(TEXT SECTION Opens)
As a previous owner of the copy with the two “WB” annotations, William Backwell appears the most immediate candidate for their authorship, but an analysis of his handwriting, including his signature, suggests a different hand to the hand responsible for the annotations.For a comparison of the hand of this William Backwell, see Sherlock illus. 5. The angle of his hand is consistently the standard 55 degrees from horizontal for roundhand, whereas the annotator is about 45 degrees. Backwell is also a free capitalizer, and the annotator is an underliner. The “WB” who penned the annotations doesn’t appear to be the William Backwell of the bookplate.

After Backwell’s death in 1770, one of the junior bankers at Devaynes and Co., William Harwood, was granted the name and the coat of arms of Backwell by an act of parliament.10 George III, c. 15. See the National Archives, HL/PO/PB/1/1770/10G3n35. It is possible that Harwood was Backwell’s illegitimate son. Harwood’s hand, however, is very similar to Backwell senior’s (perhaps a case of imitation). Harwood had a son, also called William. This William Backwell, a captain in His Majesty’s Corps of Royal Engineers, was born in 1772 and died in 1808, at the beginning of the British involvement in the Peninsular War. While Captain Backwell’s signature slopes 45 degrees from the horizontal, just as the “WB” annotations do, the letter formations—​such as the lowercase a, l, w, and k—​differ, suggesting that he is also not responsible for the annotations.
(TEXT SECTION Closes)
(DATA EXTRACT Opens)
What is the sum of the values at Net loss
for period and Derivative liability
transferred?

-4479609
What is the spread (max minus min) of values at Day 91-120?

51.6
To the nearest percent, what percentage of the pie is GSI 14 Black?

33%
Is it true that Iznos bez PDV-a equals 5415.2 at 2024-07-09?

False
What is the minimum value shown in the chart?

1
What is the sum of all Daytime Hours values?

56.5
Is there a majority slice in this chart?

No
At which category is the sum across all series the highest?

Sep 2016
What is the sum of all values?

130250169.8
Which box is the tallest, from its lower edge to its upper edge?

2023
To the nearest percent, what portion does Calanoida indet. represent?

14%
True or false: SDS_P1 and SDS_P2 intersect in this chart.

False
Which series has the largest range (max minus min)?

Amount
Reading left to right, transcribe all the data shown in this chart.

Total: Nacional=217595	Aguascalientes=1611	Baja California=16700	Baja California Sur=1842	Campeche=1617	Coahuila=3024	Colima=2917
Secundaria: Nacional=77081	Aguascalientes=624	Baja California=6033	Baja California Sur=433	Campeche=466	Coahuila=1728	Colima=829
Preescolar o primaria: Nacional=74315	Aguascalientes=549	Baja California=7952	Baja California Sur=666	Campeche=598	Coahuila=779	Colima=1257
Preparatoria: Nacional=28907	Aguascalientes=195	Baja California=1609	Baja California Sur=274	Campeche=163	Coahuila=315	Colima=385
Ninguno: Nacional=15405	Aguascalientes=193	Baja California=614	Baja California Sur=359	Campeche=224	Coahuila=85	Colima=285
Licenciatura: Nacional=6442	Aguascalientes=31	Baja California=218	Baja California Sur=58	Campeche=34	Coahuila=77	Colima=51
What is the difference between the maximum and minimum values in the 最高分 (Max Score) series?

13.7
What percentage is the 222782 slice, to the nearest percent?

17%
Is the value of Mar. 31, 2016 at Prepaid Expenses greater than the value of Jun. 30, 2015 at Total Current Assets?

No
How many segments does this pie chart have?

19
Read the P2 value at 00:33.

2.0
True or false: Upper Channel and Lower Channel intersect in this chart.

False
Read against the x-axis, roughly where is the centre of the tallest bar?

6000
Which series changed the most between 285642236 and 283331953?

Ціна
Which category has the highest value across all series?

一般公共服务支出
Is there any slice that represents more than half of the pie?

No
(DATA EXTRACT Closes)
EXERCISE OBJECTIVE: Resume the passage about who wrote the “WB” annotations, starting right after its last sentence. You won't need the entries.

EXERCISE RESPONSE:
The evidence put forward here, along with the identification of the Backwell bookplate by Anthony Pincott of the Bookplate Society, indicates that the copy of Bentley’s edition of Paradise Lost with the two “WB” annotations is not the copy that Hayley, in his letter to Lady Hesketh of 10 January 1802, describes as formerly being in Cowper’s library at Weston Underwood and presently in his library at Felpham. The copy with the “WB” annotations originally belonged to William Backwell, a London banker, whose Buckinghamshire home at Caldecot Manor was within five miles of Weston Underwood. Furthermore, Backwell’s niece Elizabeth lived nearby and knew Cowper. The handwriting and signature samples of three generations of William Backwells do not correspond to the hand responsible for these annotations. According to Hayley, Cowper’s borrowings from “several friends” included a copy of Bentley’s edition “containing many very severe censures.” Was Hayley describing the copy once owned by Cowper’s neighbor William Backwell, containing the two “WB” annotations and almost eighty annotations by a different hand critical of Bentley’s editorial changes to Milton’s verse?